Gritting my teeth, I hold my position with her body against the wall for mere seconds before finally letting go. I take a step backward. My mind is thick with merciless thoughts. A dark, soulless haze momentarily covers my vision and all I see in front of me is who I wish she was. Seraphina. The other half of my soul. The only other person in this world who can control me, who can control my urges, my violent, murderous tendencies. Because if she were here, I could fuck her. I could take my anger and guilt and pain and vengeance out on her and she would love me for it. Because Seraphina never wanted me to be gentle. She wanted me to hurt her. She wanted me to make her bleed. She wanted to feel it when I released my darkest side because she was only ever at peace with herself when someone darker than her was in control. I was the only person darker than Seraphina. Together, we could not be broken.

I need her now.

I need her now because Cassia can be broken. And I don’t want to hurt Cassia. I could never live with myself if I allowed my demons to ravage her like I ravaged Seraphina.

Sometime during my soulless haze, Cassia managed to slide off the counter and now she stands in front of me.

How did I get here?

I look up to find that I’ve already stepped out of the bathroom, but I never remember walking through the doorway.

“Fredrik,” Cassia’s voice is soft and pleading and concerned.

I put up both hands, creating a wall between us. She stops and looks upon me with hurt in her eyes.

“I’ll ask you one more time,” I say calmly and avoiding eye contact. “Tell me what you remember.”

“I’m sorry,” she says gently and not at all out of anger, “but I meant what I said. You owe me that much. I don’t care what you do to me. I don’t care if you put me in that chair again.” I feel her presence as she steps up closer, but I take another step back. “Do what you have to.”
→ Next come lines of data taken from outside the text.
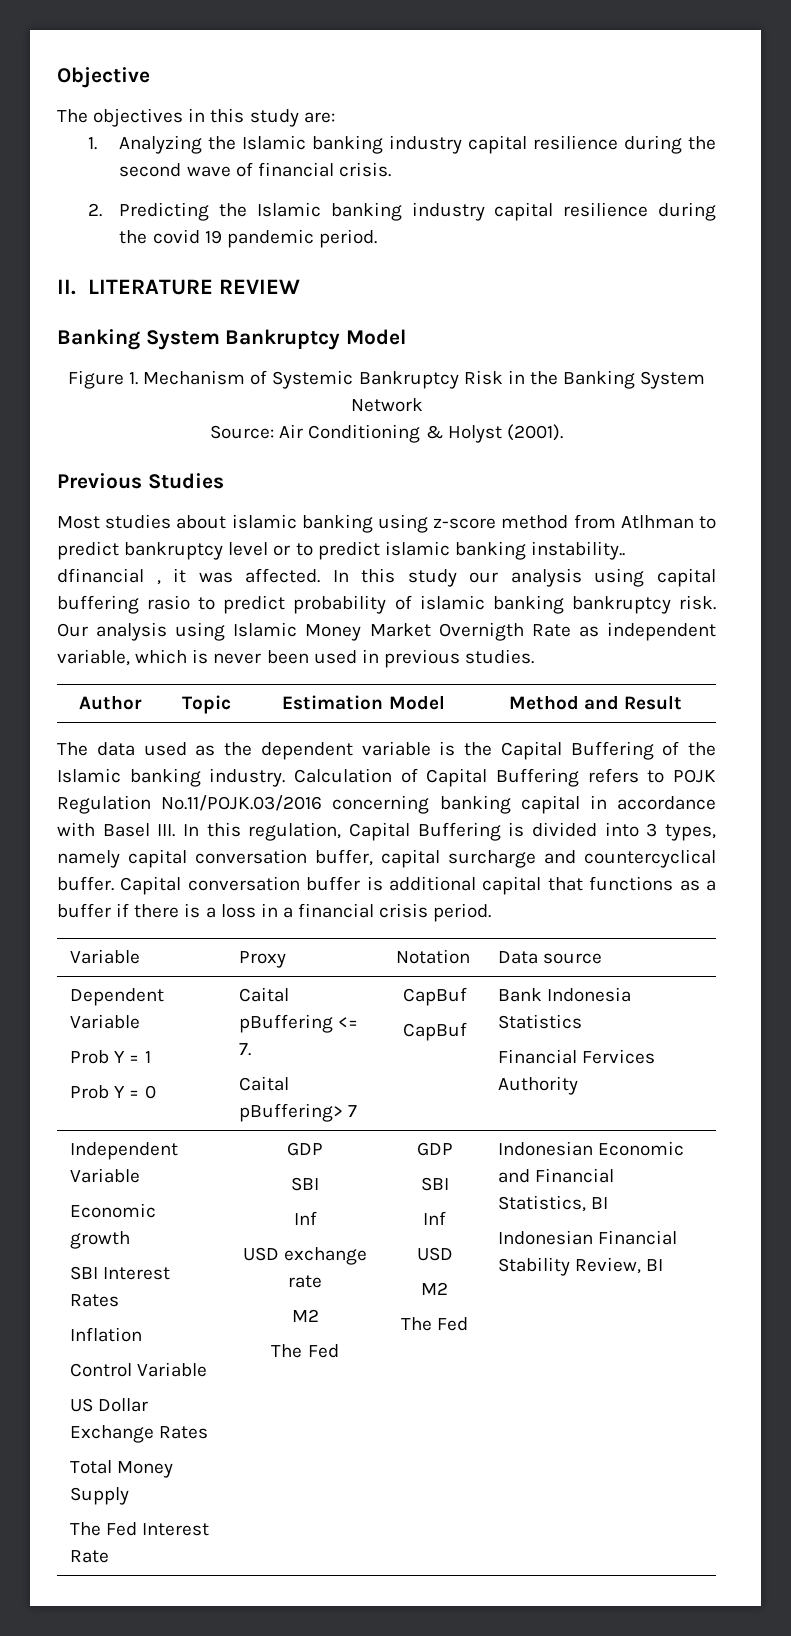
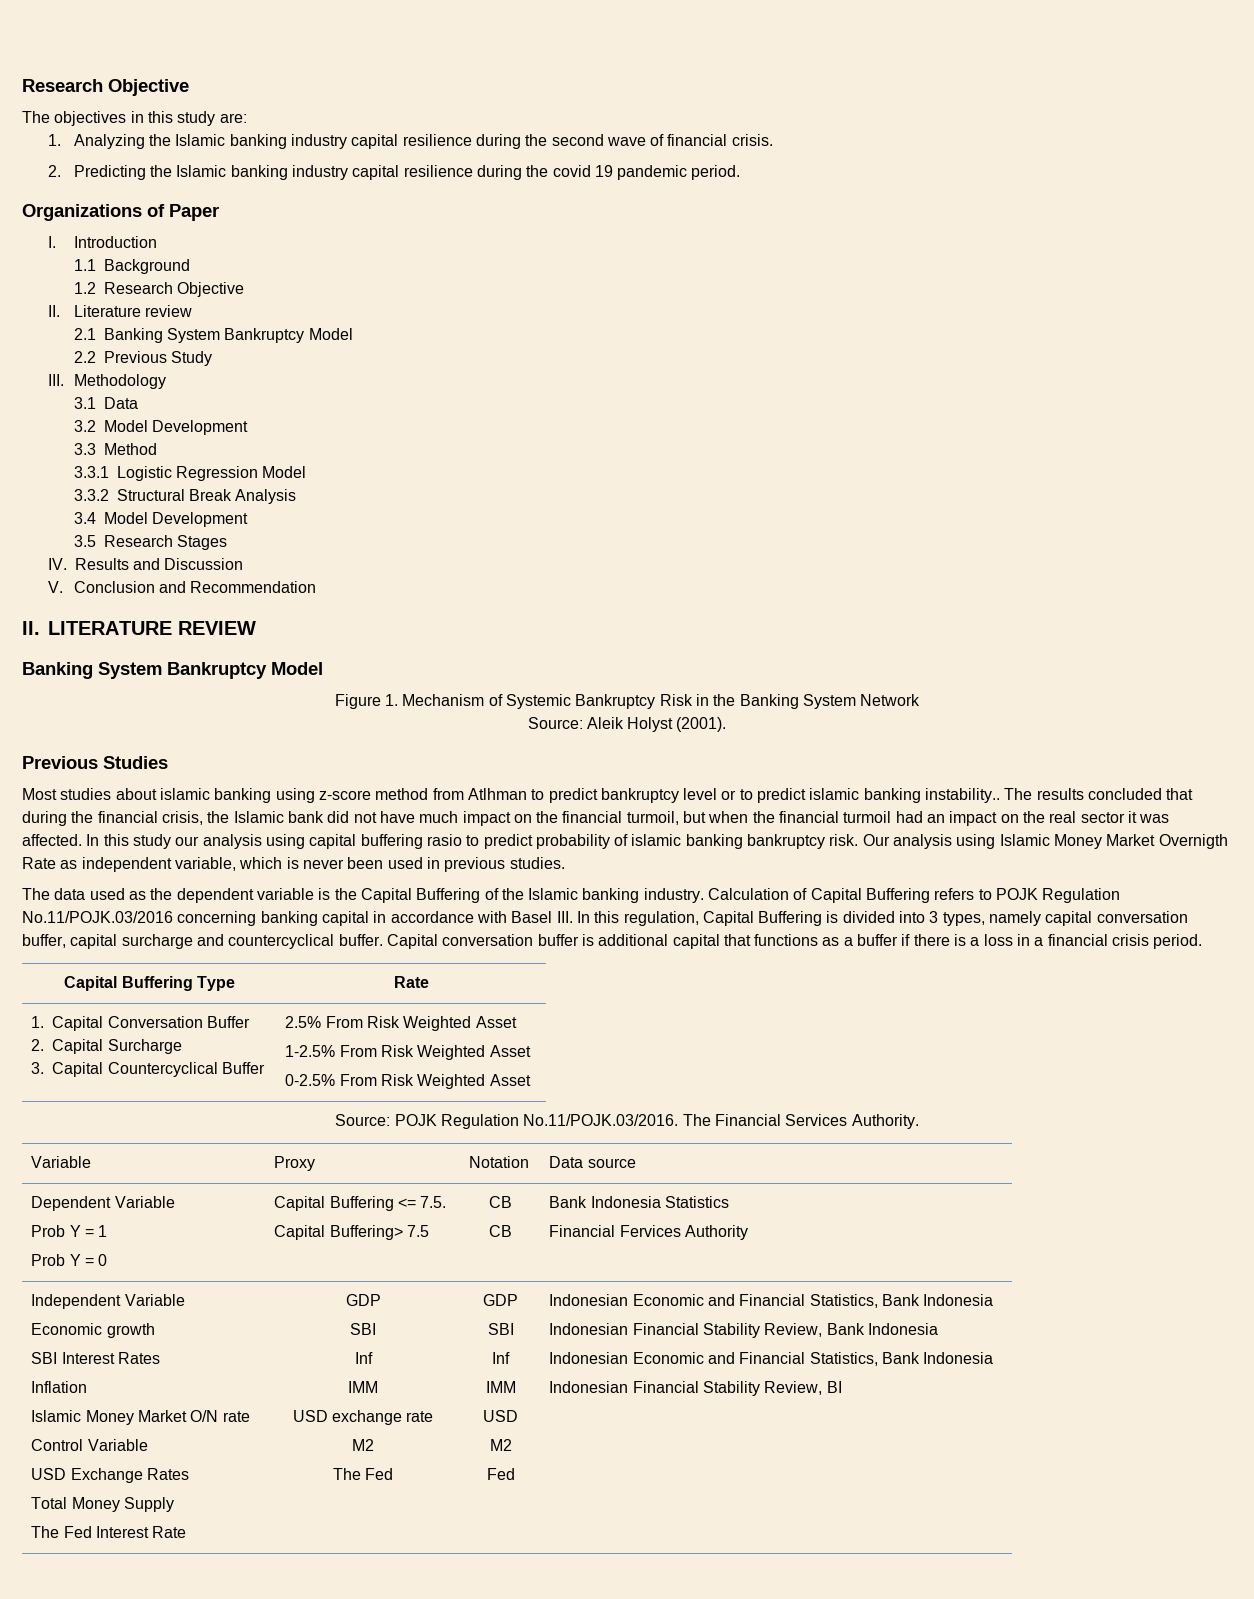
(57, 77) none -> [22,79,103,92] Research
(377, 238) none -> [22,204,219,221] [47,236,157,248] [73,259,190,274] [73,282,244,297] [47,305,192,317] [73,328,353,343] [73,351,212,366] [47,374,166,389] [73,397,138,409] [73,420,248,435] [73,443,157,455] [73,466,307,481] [73,489,297,504] [73,512,248,527] [73,535,227,550] [47,558,244,570] [47,581,317,593] // Organizations of Paper // I. Introduction // 1.1 Background // 1.2 Research Objective // II. Literature review // 2.1 Banking System Bankruptcy Model // 2.2 Previous Study // III. Methodology // 3.1 Data // 3.2 Model Development // 3.3 Method // 3.3.1 Logistic Regression Model // 3.3.2 Structural Break Analysis // 3.4 Model Development // 3.5 Research Stages // IV. Results and Discussion // V. Conclusion and Recommendation
[279,424,443,443] Air Conditioning & -> [586,717,624,729] Aleik
[57,568,161,585] dfinancial , -> [1004,788,1194,800] [22,811,1125,826] The results concluded that during the financial crisis, the Islamic bank did not have much impact on the financial turmoil, but when the financial turmoil had an impact on the real sector
[78,695,142,710] [182,695,231,714] [282,695,445,710] [508,695,683,710] // Author | Topic | Estimation Model | Method and Result -> (565, 863) none
(492, 912) none -> [64,976,235,991] [393,976,429,988] [31,1016,250,1031] [31,1039,182,1054] [31,1062,265,1077] [285,1016,517,1031] [285,1045,531,1060] [285,1074,531,1089] [335,1114,919,1129] // Capital Buffering Type | Rate // 1. Capital Conversation Buffer // 2. Capital Surcharge // 3. Capital Countercyclical Buffer | 2.5% From Risk Weighted Asset // 1-2.5% From Risk Weighted Asset // 0-2.5% From Risk Weighted Asset // Source: POJK Regulation No.11/POJK.03/2016. The Financial Services Authority.
[239,987,290,1002] [239,1014,359,1033] [239,1043,252,1056] [239,1076,290,1091] [239,1103,358,1122] [402,987,467,1006] [402,1022,467,1041] Caital pBuffering <= 7. // Caital pBuffering> 7 | CapBuf // CapBuf -> [274,1196,447,1211] [274,1225,429,1240] [489,1196,512,1208] [489,1225,512,1237] Capital Buffering <= 7.5. // Capital Buffering> 7.5 | CB // CB
(143, 1334) none -> [31,1410,250,1425] // Islamic Money Market O/N rate
[70,1398,149,1412] US Dollar -> [31,1468,67,1480] USD
(317, 1218) none -> [348,1381,378,1393] // IMM
(446, 1218) none -> [485,1381,516,1393] // IMM
[400,1317,432,1331] The -> (512, 1445) none
[591,1197,609,1209] BI -> [881,1294,994,1306] [549,1323,938,1338] [549,1352,994,1366] Bank Indonesia // Indonesian Financial Stability Review, Bank Indonesia // Indonesian Economic and Financial Statistics, Bank Indonesia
A last desperate attempt consumes me and I swing the rest of the way around at her. “I can’t tell you!” I lean over into her face, but she stands her ground rather than shrinking away from me as I halfway expected her to do. “Why are you making this so hard, Cassia?” My voice begins to calm, reduced from anger to pleading. “I can’t talk to you about Seraphina. Not you, of all people in this fucking world! Why can’t you understand that?!”

Cassia reaches up and wipes the tears from her eyes. Then very slowly, as if it’s the last thing she wants, she turns on her heels and walks toward the corner I often find her in.

She sits down, pressing her back against the wall and pulling her knees toward her chest with her gown stretched over them.

Then she looks up at me and says one last time, “Do what you have to do.”

Wanting to put my fist through a wall, I storm over to the shackle and chain, taking it up into my hand and approach her with it. Crouching down beside her, I take her uninjured ankle and lock the shackle around it. She doesn’t look at me much less fight me.

I make my way to the staircase and stop only long enough to hear her say, “I’ll forgive you, Fredrik. For whatever you have to do to me,” and I swallow down the pain her words caused and leave her sitting there.

I can’t torture her. Maybe she knows it. Maybe she’s playing me for a fool, using reverse psychology on me. I don’t know, but I can’t do that to her.